TASK PROMPT
Copy every line from the one containing "ring mcp: (80, 100)" through the last line of the records below, both included, and nothing else.

Bounding boxes with keypoints
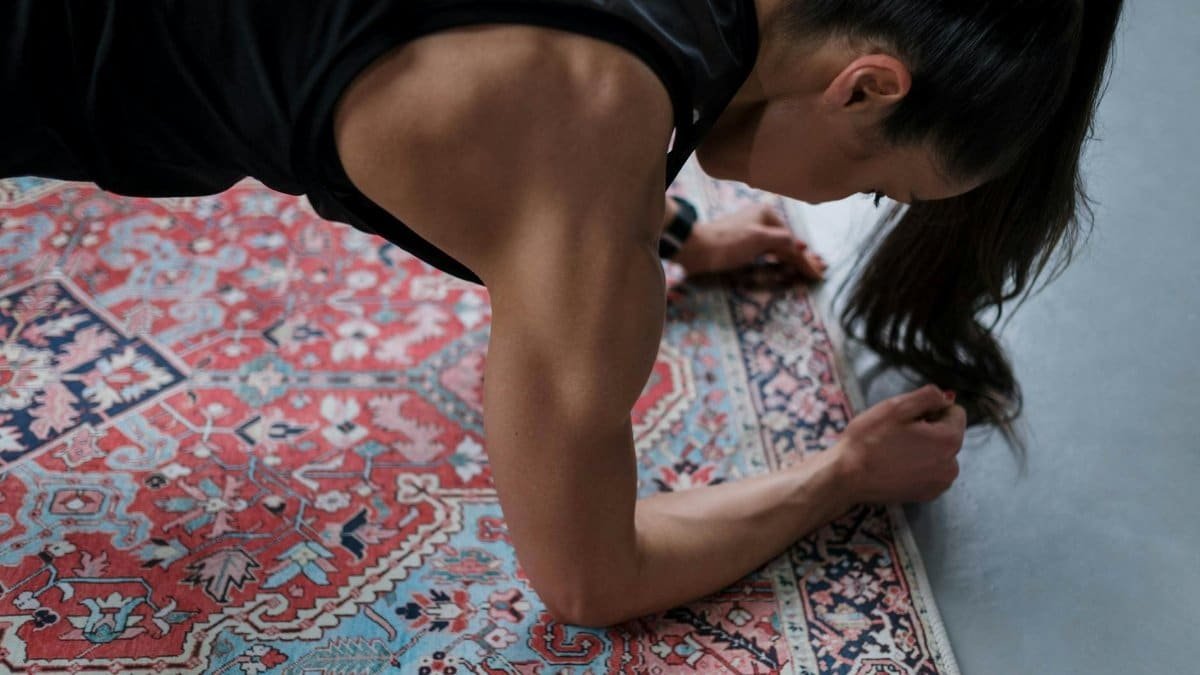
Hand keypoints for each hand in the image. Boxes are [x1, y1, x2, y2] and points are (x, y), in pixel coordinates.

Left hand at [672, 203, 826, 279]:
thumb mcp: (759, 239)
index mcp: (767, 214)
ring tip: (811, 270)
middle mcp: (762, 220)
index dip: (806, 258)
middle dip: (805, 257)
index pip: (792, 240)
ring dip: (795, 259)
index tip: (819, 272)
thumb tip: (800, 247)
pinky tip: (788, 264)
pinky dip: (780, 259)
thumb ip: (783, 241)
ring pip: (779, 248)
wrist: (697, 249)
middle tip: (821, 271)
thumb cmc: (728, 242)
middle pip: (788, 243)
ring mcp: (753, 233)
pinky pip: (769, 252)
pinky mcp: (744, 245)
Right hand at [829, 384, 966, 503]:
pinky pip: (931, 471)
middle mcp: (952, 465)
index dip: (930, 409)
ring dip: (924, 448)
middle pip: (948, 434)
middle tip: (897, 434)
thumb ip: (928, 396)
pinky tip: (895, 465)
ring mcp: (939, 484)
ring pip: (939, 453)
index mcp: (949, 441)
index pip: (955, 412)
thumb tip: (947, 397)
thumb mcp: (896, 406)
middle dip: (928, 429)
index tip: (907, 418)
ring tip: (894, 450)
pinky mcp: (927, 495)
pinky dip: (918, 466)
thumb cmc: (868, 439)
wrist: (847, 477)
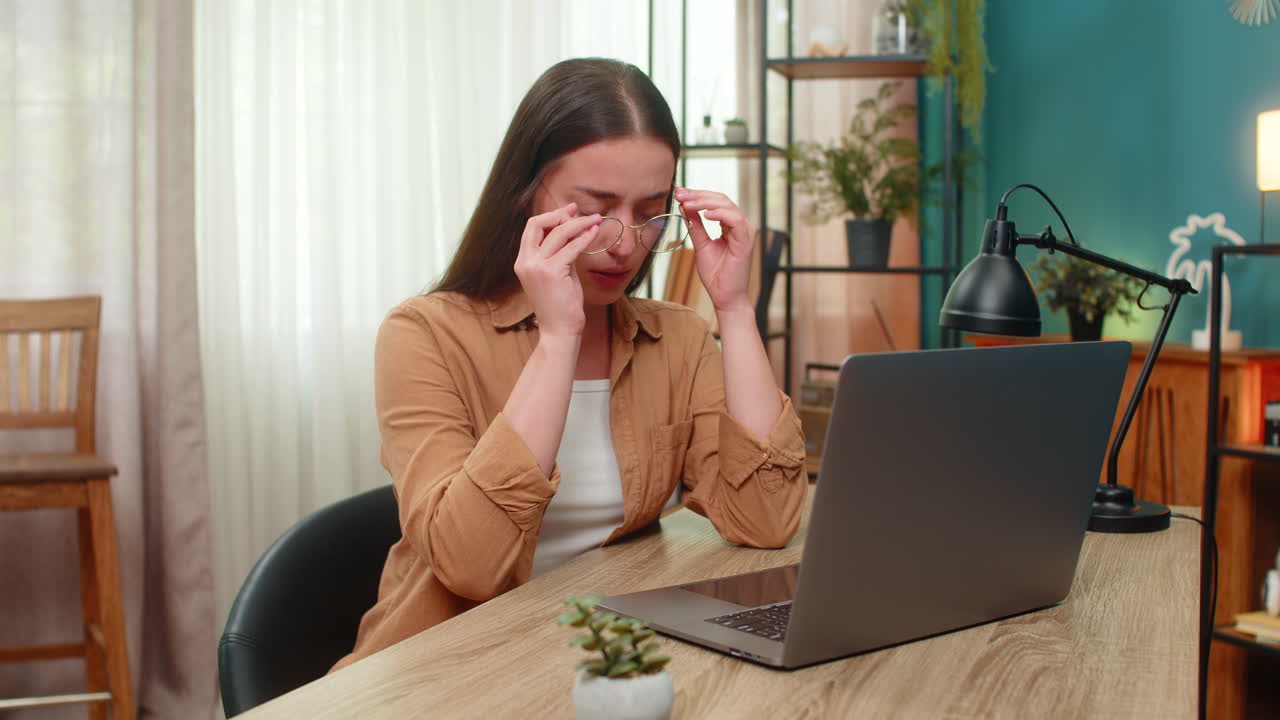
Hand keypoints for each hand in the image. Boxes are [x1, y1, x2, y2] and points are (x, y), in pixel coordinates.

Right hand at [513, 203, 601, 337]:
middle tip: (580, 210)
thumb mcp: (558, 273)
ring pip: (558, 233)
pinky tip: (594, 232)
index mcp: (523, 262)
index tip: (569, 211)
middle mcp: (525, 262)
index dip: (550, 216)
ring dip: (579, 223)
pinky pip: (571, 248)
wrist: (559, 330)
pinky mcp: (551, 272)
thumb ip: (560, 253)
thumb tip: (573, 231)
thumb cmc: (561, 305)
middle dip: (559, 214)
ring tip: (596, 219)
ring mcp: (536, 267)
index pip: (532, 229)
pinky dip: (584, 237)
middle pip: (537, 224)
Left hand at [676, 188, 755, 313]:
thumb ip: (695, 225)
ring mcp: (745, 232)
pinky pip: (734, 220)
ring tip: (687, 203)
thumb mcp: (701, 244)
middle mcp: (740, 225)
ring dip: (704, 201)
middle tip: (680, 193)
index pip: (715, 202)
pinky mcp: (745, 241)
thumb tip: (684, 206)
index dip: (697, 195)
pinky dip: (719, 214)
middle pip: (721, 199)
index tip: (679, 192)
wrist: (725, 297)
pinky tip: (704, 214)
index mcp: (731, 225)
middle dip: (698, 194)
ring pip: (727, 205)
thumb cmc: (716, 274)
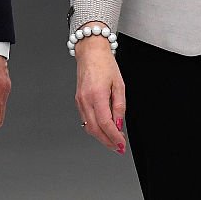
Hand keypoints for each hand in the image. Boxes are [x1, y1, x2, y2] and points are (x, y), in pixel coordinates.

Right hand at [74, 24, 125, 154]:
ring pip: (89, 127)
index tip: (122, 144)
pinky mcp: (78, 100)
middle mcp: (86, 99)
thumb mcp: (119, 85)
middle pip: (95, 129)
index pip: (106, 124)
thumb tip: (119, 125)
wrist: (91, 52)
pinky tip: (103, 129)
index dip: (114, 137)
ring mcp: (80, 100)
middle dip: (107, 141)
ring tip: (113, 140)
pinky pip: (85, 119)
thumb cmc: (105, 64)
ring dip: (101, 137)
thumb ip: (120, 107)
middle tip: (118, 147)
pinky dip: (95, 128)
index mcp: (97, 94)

WRITTEN ANSWER
ring mcp: (80, 100)
middle dip: (107, 141)
ring tip: (113, 140)
pinky pip: (85, 119)
thumb cmc: (105, 64)
ring dip: (101, 137)
thumb ip: (120, 107)
middle tip: (118, 147)
pinky dip: (95, 128)
index mcp: (97, 94)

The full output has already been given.